Z Astorią kluczem obrona

Opublikowano: 29 października 2020

Po tygodniu przerwy nasi koszykarze wracają do walki o kolejne zwycięstwa na krajowym podwórku. W najbliższy piątek do Gdynia Areny zawita 10. w tabeli Enea Astoria Bydgoszcz.


Nasi jutrzejsi goście przystępują do meczu w dobrych humorach po ważnym triumfie w Stargardzie nad miejscową PGE Spójnią (95:86). Jednak wcześniejsze tygodnie nie były dla nich udane, bo podopieczni Artura Gronka lepsze występy przeplatali gorszymi. Wszystkie trzy zwycięstwa udało im się odnieść w starciach przeciwko niżej notowanym ekipom z Radomia, Dąbrowy Górniczej oraz wspomnianego Stargardu. Co muszą zrobić gdynianie, by w piątkowy wieczór Astorii nie udało się zaprzeczyć tej regule?
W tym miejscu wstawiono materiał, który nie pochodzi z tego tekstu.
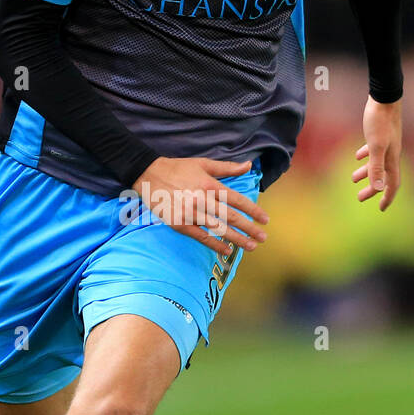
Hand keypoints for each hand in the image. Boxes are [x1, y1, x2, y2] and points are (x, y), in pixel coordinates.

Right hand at [132, 156, 268, 257]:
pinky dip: (214, 244)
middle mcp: (202, 199)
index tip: (265, 220)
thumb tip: (248, 165)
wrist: (148, 174)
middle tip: (263, 238)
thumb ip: (227, 167)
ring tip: (251, 246)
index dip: (253, 210)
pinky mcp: (179, 223)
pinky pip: (200, 236)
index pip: (237, 200)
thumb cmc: (178, 168)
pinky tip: (227, 250)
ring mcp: (190, 212)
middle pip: (231, 217)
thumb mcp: (203, 164)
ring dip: (236, 239)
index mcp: (210, 184)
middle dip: (249, 228)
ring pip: (218, 228)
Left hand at [352, 97, 401, 211]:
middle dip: (372, 188)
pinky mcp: (380, 133)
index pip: (392, 184)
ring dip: (366, 172)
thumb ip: (376, 166)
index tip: (381, 209)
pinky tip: (357, 156)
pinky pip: (373, 150)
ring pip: (377, 163)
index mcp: (392, 159)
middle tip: (359, 198)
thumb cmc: (380, 121)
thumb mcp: (375, 146)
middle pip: (383, 176)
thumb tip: (378, 187)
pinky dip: (365, 156)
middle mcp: (391, 153)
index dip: (387, 197)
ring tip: (353, 179)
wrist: (385, 97)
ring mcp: (386, 143)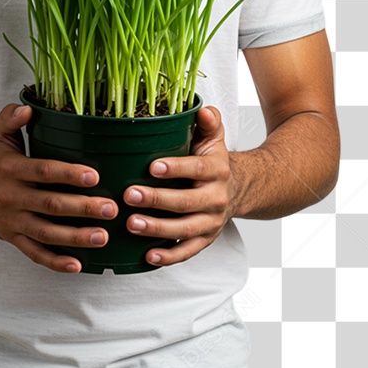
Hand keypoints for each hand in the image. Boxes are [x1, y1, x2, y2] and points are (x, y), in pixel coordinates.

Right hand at [0, 102, 117, 274]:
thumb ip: (10, 117)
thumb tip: (26, 108)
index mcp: (10, 168)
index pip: (43, 171)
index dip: (68, 174)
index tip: (94, 177)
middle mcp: (10, 196)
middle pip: (50, 205)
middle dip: (82, 208)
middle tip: (110, 209)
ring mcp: (11, 221)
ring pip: (46, 233)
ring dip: (76, 237)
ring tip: (102, 236)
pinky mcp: (12, 238)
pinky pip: (35, 254)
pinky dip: (55, 262)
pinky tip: (77, 264)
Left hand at [121, 105, 239, 266]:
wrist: (237, 190)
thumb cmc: (213, 161)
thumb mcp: (213, 138)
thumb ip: (209, 122)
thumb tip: (204, 110)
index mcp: (217, 171)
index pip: (196, 169)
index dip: (175, 169)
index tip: (152, 167)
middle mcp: (216, 198)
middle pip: (186, 202)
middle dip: (157, 200)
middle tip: (129, 195)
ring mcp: (211, 222)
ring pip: (184, 229)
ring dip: (157, 228)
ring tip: (131, 224)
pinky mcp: (205, 240)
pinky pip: (187, 251)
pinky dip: (169, 256)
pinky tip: (148, 255)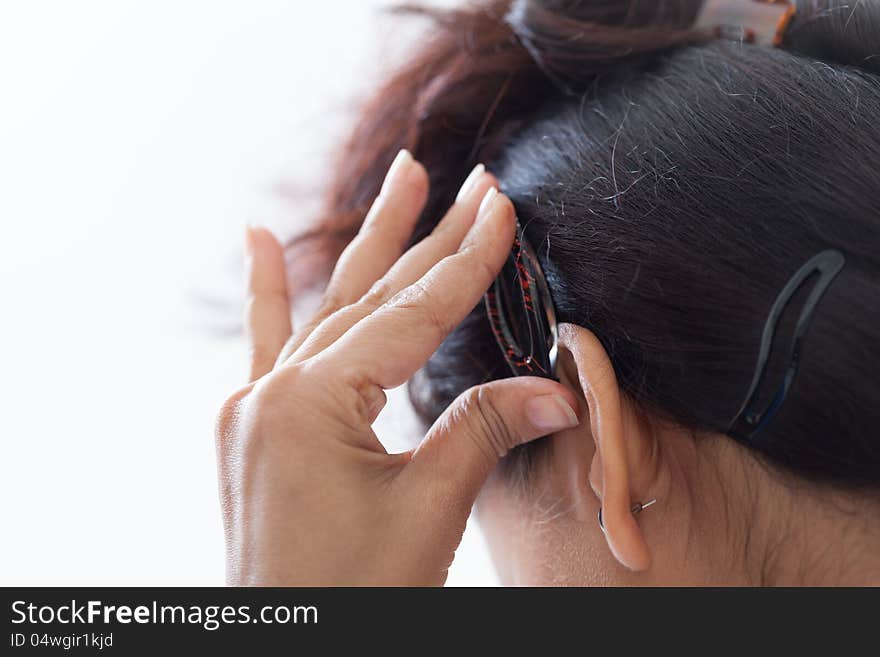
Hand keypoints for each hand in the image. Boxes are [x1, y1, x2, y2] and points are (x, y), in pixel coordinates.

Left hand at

Głównym punktem w planie meczowym żółto-niebieskich powinno być powstrzymanie niekwestionowanej gwiazdy bydgoszczan – Coreya Sandersa. 23-letni rozgrywający, korzystając ze swojej wszechstronności, sprawnie dyryguje poczynaniami całego zespołu. Notuje średnio imponujące 19.3 pkt, 5.7 zbiórki i niemal 8 asyst, co przekłada się na drugi najwyższy wskaźnik EVAL w całej Energa Basket Lidze – 21.1.
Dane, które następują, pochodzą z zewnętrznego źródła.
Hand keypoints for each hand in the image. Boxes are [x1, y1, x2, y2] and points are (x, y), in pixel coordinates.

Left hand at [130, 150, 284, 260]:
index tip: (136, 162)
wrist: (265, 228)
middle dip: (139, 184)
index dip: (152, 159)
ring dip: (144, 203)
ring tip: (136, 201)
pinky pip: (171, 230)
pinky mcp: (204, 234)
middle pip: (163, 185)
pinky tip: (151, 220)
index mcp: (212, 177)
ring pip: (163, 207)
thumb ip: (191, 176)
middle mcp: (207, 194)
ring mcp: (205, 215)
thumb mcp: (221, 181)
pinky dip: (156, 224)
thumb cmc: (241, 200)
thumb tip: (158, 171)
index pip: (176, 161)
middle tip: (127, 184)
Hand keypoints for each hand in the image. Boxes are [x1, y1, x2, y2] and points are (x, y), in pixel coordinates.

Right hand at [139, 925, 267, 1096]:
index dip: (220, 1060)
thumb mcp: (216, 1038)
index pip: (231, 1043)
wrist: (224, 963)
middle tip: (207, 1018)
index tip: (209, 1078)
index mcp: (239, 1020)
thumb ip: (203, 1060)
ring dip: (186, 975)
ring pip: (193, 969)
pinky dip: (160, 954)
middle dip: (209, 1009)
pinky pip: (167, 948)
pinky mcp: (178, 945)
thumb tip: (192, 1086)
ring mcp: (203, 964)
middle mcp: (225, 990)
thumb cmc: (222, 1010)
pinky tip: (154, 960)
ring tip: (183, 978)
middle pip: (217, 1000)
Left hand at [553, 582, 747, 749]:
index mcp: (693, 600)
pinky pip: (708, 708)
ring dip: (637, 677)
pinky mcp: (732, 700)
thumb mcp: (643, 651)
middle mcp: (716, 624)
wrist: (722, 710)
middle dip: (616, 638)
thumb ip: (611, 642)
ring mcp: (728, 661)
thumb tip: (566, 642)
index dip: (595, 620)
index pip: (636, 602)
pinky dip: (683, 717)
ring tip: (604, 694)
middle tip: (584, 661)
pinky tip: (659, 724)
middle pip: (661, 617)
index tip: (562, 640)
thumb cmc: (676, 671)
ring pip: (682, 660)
Uwagę trzeba jednak poświęcić także zawodnikom będącym w cieniu Sandersa. Dwucyfrowymi zdobyczami mogą się pochwalić: chorwacki podkoszowy Tomislav Gabrić, zakontraktowany już po starcie sezonu Litwin Paulius Dambrauskas czy Polacy Michał Chyliński i Jakub Nizioł. Naszych przeciwników charakteryzuje szybkie przechodzenie z obrony do ataku oraz wysoka intensywność. Swoich przewag możemy upatrywać w defensywie, z którą „Asta” nie radzi sobie najlepiej, tracąc aż 88 „oczek” na spotkanie. Duża odpowiedzialność spoczywa na barkach gdyńskich środkowych, bo Astoria to najlepiej zbierająca drużyna w kraju. Kluczowa może się zatem okazać też dominacja „pomalowanego”.
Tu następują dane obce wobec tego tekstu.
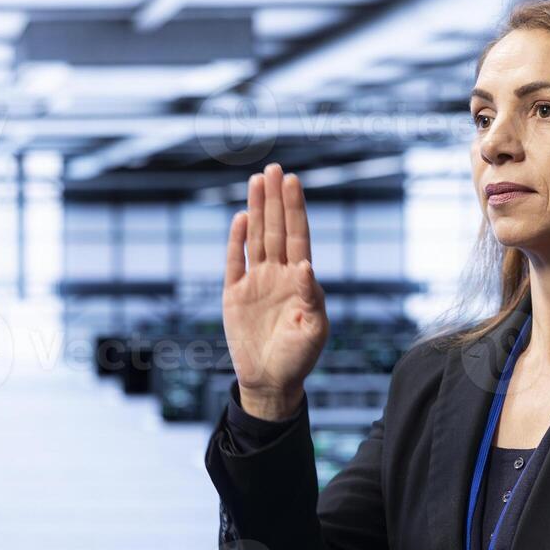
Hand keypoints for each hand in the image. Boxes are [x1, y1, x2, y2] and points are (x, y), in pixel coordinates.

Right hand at [222, 162, 327, 419]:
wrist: (270, 382)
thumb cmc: (298, 358)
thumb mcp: (314, 331)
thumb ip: (311, 298)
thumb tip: (305, 266)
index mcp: (300, 280)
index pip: (298, 236)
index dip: (295, 209)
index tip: (293, 181)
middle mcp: (278, 275)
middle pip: (277, 229)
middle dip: (276, 199)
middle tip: (275, 168)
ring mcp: (256, 283)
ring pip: (257, 238)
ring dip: (257, 210)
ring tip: (257, 180)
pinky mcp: (235, 295)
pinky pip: (235, 262)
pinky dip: (237, 241)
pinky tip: (241, 218)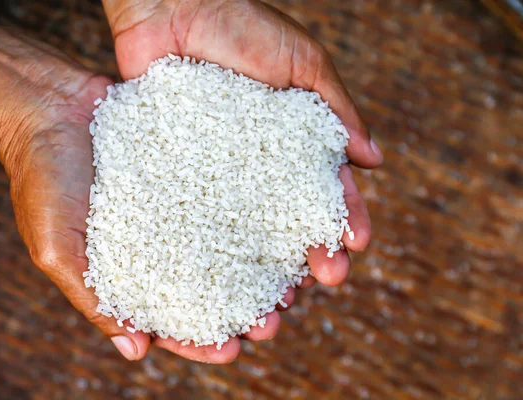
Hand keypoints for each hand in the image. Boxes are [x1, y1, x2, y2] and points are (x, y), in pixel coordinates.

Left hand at [103, 0, 383, 361]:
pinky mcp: (177, 172)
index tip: (354, 244)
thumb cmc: (240, 25)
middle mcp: (257, 167)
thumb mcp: (301, 61)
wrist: (170, 6)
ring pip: (244, 231)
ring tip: (274, 299)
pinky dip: (207, 248)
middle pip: (288, 222)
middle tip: (321, 283)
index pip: (326, 190)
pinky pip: (194, 216)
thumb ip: (336, 108)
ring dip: (262, 267)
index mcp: (292, 144)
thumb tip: (374, 161)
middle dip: (309, 255)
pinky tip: (217, 276)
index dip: (343, 219)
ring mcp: (217, 173)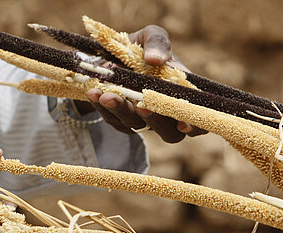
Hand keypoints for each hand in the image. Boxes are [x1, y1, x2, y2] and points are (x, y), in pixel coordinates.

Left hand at [87, 25, 206, 142]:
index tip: (184, 123)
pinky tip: (94, 91)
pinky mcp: (119, 120)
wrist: (109, 55)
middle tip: (143, 106)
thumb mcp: (150, 36)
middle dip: (156, 121)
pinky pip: (112, 118)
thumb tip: (155, 59)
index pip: (200, 119)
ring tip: (107, 94)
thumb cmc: (141, 47)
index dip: (197, 125)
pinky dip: (102, 105)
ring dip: (121, 110)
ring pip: (135, 125)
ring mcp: (142, 119)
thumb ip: (158, 43)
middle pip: (170, 134)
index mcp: (184, 94)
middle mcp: (166, 113)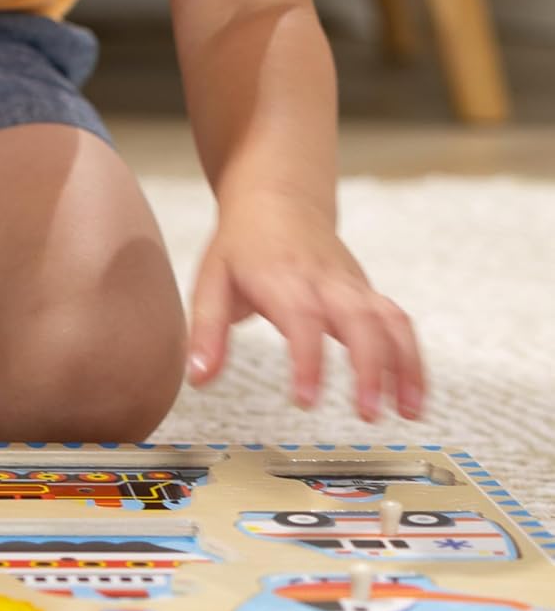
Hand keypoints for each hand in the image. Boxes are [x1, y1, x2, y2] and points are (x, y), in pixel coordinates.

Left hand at [187, 192, 424, 420]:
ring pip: (391, 321)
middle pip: (361, 320)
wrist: (278, 197)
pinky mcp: (367, 294)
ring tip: (408, 413)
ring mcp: (352, 286)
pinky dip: (411, 359)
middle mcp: (326, 281)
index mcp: (283, 278)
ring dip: (405, 366)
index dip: (308, 361)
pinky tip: (411, 397)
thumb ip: (206, 331)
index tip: (306, 399)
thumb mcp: (210, 282)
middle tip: (367, 412)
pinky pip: (398, 324)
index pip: (302, 320)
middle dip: (370, 368)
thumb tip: (198, 377)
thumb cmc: (242, 244)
W zeszłej kampanii oba zespoły spotkały się tylko raz. 23 listopada ubiegłego roku w Bydgoszczy gracze Przemysława Frasunkiewicza pokonali ówczesnego beniaminka różnicą 9 punktów – 81:72. Co ciekawe, listopadowe starcie było pierwszym meczem Asseco Arki z Astorią od marca 2006 r., kiedy to nasz klub – pod nazwą Prokom Trefl – wciąż znajdował się w Sopocie.

Kto wyjdzie z tego pojedynku zwycięsko? Przed odbiorniki zapraszamy w piątek, 30 października, na godz. 19:30. Transmisję na żywo z Gdynia Areny przeprowadzi serwis Emocje TV.